- Doświadczenie z ostatnich kampanii i samorządowych, i parlamentarnych pokazuje, że Kościół, księża angażowali się w agitację wyborczą konkretnych polityków i partii, rozdając ulotki, gazety, wywieszając plakaty, a nawet banery na ogrodzeniach kościołów- argumentował rzecznik partii Dariusz Joński.
Podkreślił, że rozdział Kościoła od państwa gwarantuje konstytucja. - Chcemy pomóc Kościołowi, uwolnić go od polityki - dodał Joński.
Kodeks wyborczy zabrania dziś prowadzenia agitacji wyborczej m.in. na terenie urzędów administracji rządowej i samorządowej, sądów, jednostek wojskowych, a także zakładów pracy. SLD chce rozszerzyć zapis, tak, by agitacja byłaby niedopuszczalna także "na terenie kościołów i miejscach kultu religijnego innych związków wyznaniowych". Za złamanie zakazu prowadzenia tam agitacji groziłaby grzywna, identyczna jak w przypadku pozostałych miejsc, o których mówi Kodeks wyborczy. - Będziemy apelowali do PO, by to uchwalić, bo wszystkie partie, które są partiami lewicowymi, czy centrowymi w jakimś sensie są dotknięte tą sytuacją - mówił z kolei poseł Sojuszu Piotr Chmielowski .

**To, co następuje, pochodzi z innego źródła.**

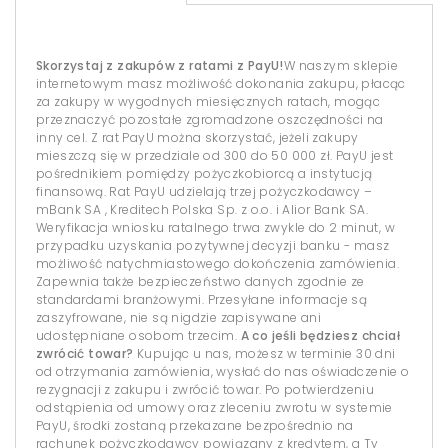
Skorzystaj z zakupów z ratami z PayU!
W naszym sklepie
internetowym masz możliwość dokonania zakupu, płacąc
za zakupy w wygodnych miesięcznych ratach, mogąc
przeznaczyć pozostałe zgromadzone oszczędności na
inny cel. Z rat PayU można skorzystać, jeżeli zakupy
mieszczą się w przedziale od 300 do 50 000 zł. PayU jest
pośrednikiem pomiędzy pożyczkobiorcą a instytucją
finansową. Rat PayU udzielają trzej pożyczkodawcy –
mBank SA , Kreditech Polska Sp. z o.o. i Alior Bank SA.
Weryfikacja wniosku ratalnego trwa zwykle do 2 minut, w
przypadku uzyskania pozytywnej decyzji banku - masz
możliwość natychmiastowego dokończenia zamówienia.
Zapewnia także bezpieczeństwo danych zgodnie ze
standardami branżowymi. Przesyłane informacje są
zaszyfrowane, nie są nigdzie zapisywane ani
udostępniane osobom trzecim.
A co jeśli będziesz chciał
zwrócić towar?
Kupując u nas, możesz w terminie 30 dni
od otrzymania zamówienia, wysłać do nas oświadczenie o
rezygnacji z zakupu i zwrócić towar. Po potwierdzeniu
odstąpienia od umowy oraz zleceniu zwrotu w systemie
PayU, środki zostaną przekazane bezpośrednio na
rachunek pożyczkodawcy powiązany z kredytem, a Ty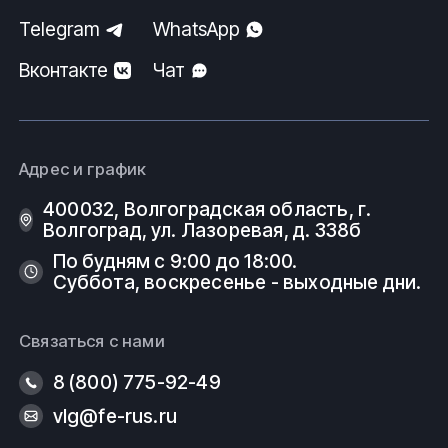
Telegram
WhatsApp
Вконтакте
Чат
Адрес и график
400032, Волгоградская область, г.
Волгоград, ул. Лазоревая, д. 338б
По будням с 9:00 до 18:00.
Суббота, воскресенье - выходные дни.
Связаться с нами
8 (800) 775-92-49
vlg@fe-rus.ru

Dodał, że zmianę z zadowoleniem przyjąć powinien też prezydent Komorowski. - W jednym z wywiadów radiowych prezydent opowiedział zdarzenie, które spotkało go kiedyś w kościele, gdy siedział w pierwszych ławach. Usłyszał od proboszcza podczas kazania, że nie należy głosować na Platformę Obywatelską, a wtedy był kandydatem do Sejmu z PO. Przypuszczam więc, że pan prezydent również taką ustawę podpisze - skwitował Chmielowski.